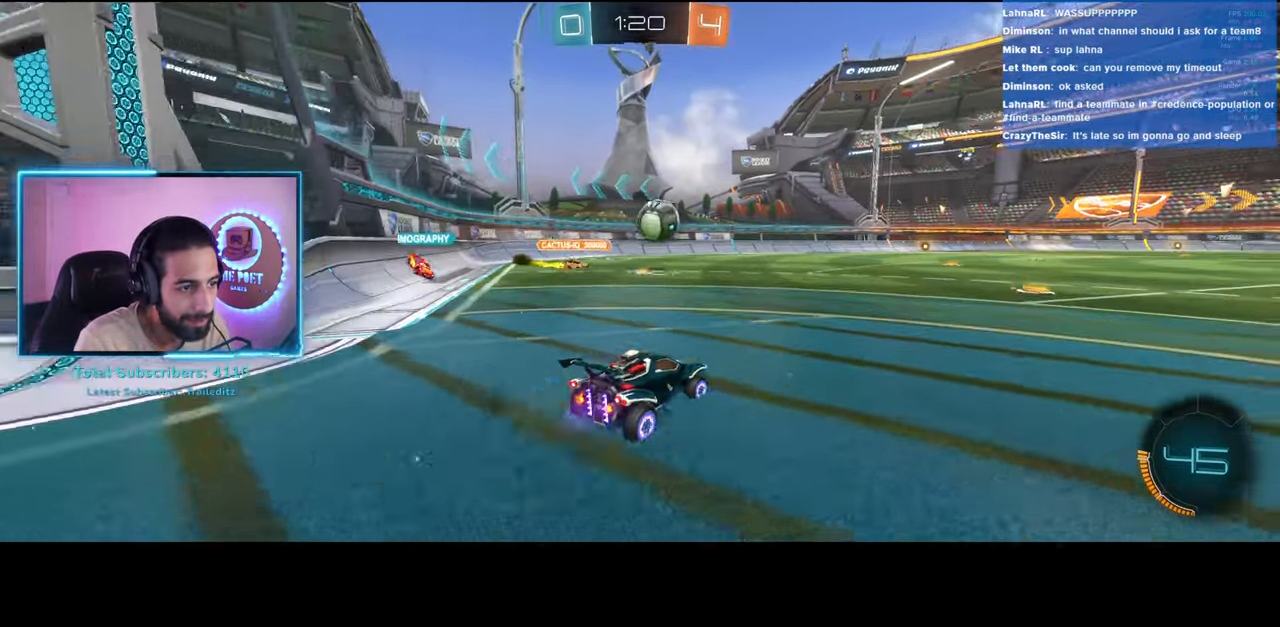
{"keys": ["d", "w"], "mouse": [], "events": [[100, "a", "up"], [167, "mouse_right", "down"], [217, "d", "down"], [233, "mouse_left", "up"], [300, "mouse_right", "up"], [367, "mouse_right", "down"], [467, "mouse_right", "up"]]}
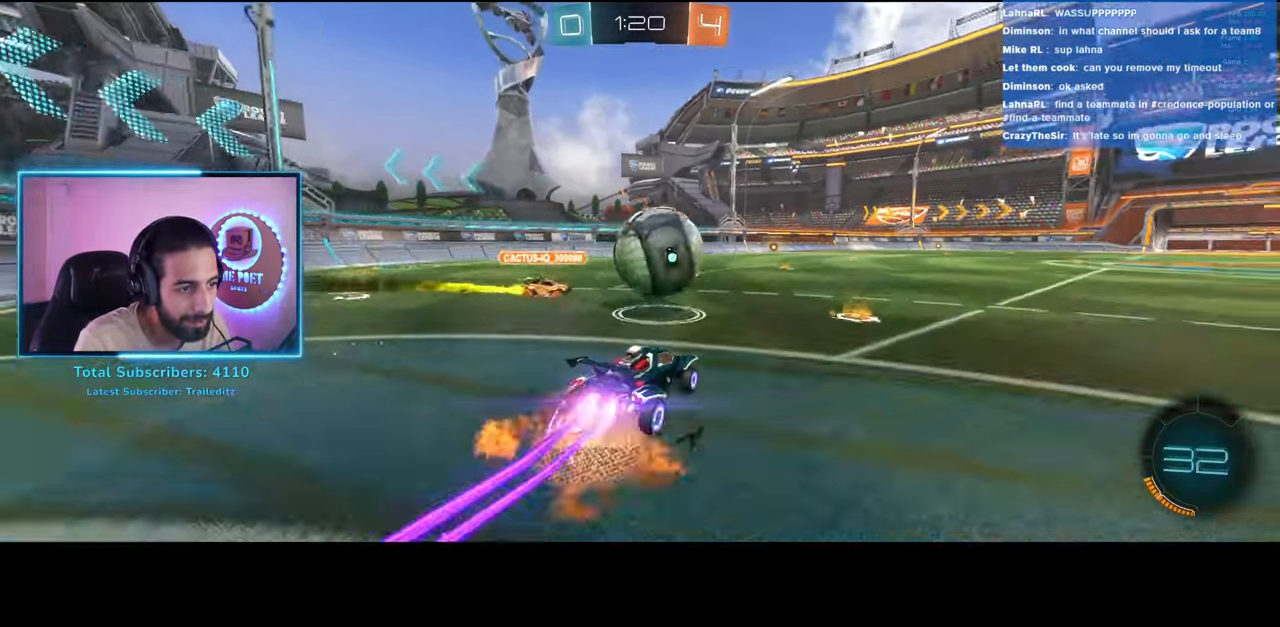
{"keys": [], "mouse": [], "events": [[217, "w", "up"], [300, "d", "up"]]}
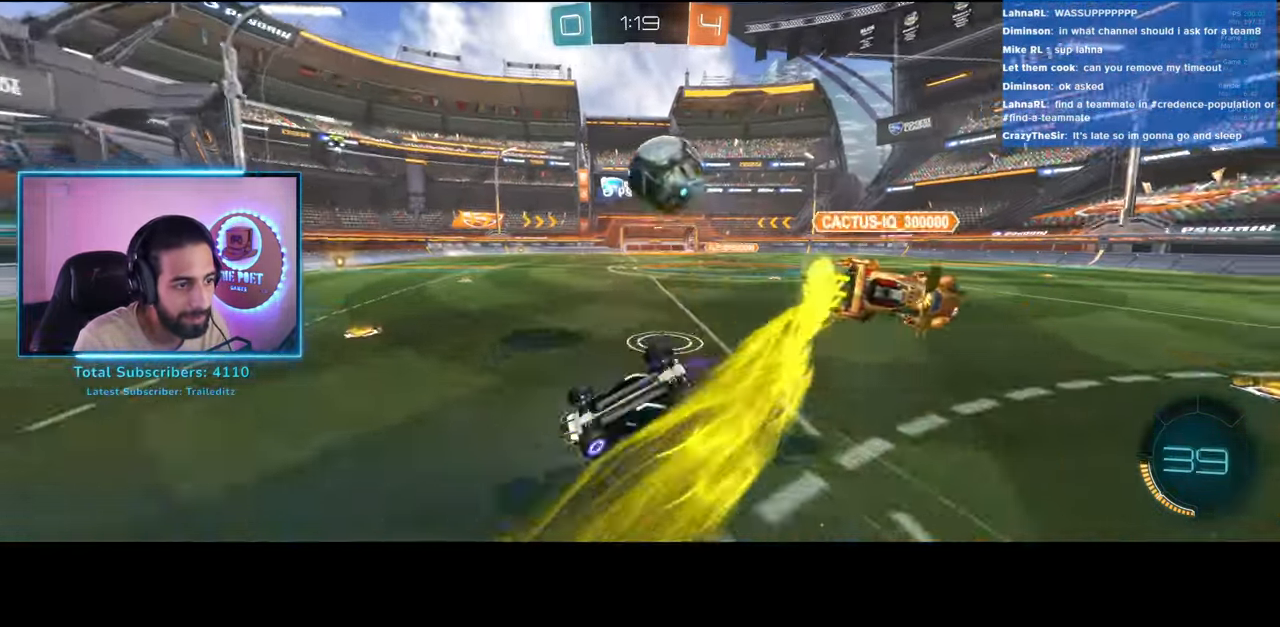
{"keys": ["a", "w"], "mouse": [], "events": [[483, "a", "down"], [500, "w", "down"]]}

What is needed
All of the data above should be transcribed verbatim, with pictures omitted.

Answer to this problem
{"keys": ["d", "w"], "mouse": [], "events": [[100, "a", "up"], [167, "mouse_right", "down"], [217, "d", "down"], [233, "mouse_left", "up"], [300, "mouse_right", "up"], [367, "mouse_right", "down"], [467, "mouse_right", "up"]]}
{"keys": [], "mouse": [], "events": [[217, "w", "up"], [300, "d", "up"]]}
{"keys": ["a", "w"], "mouse": [], "events": [[483, "a", "down"], [500, "w", "down"]]}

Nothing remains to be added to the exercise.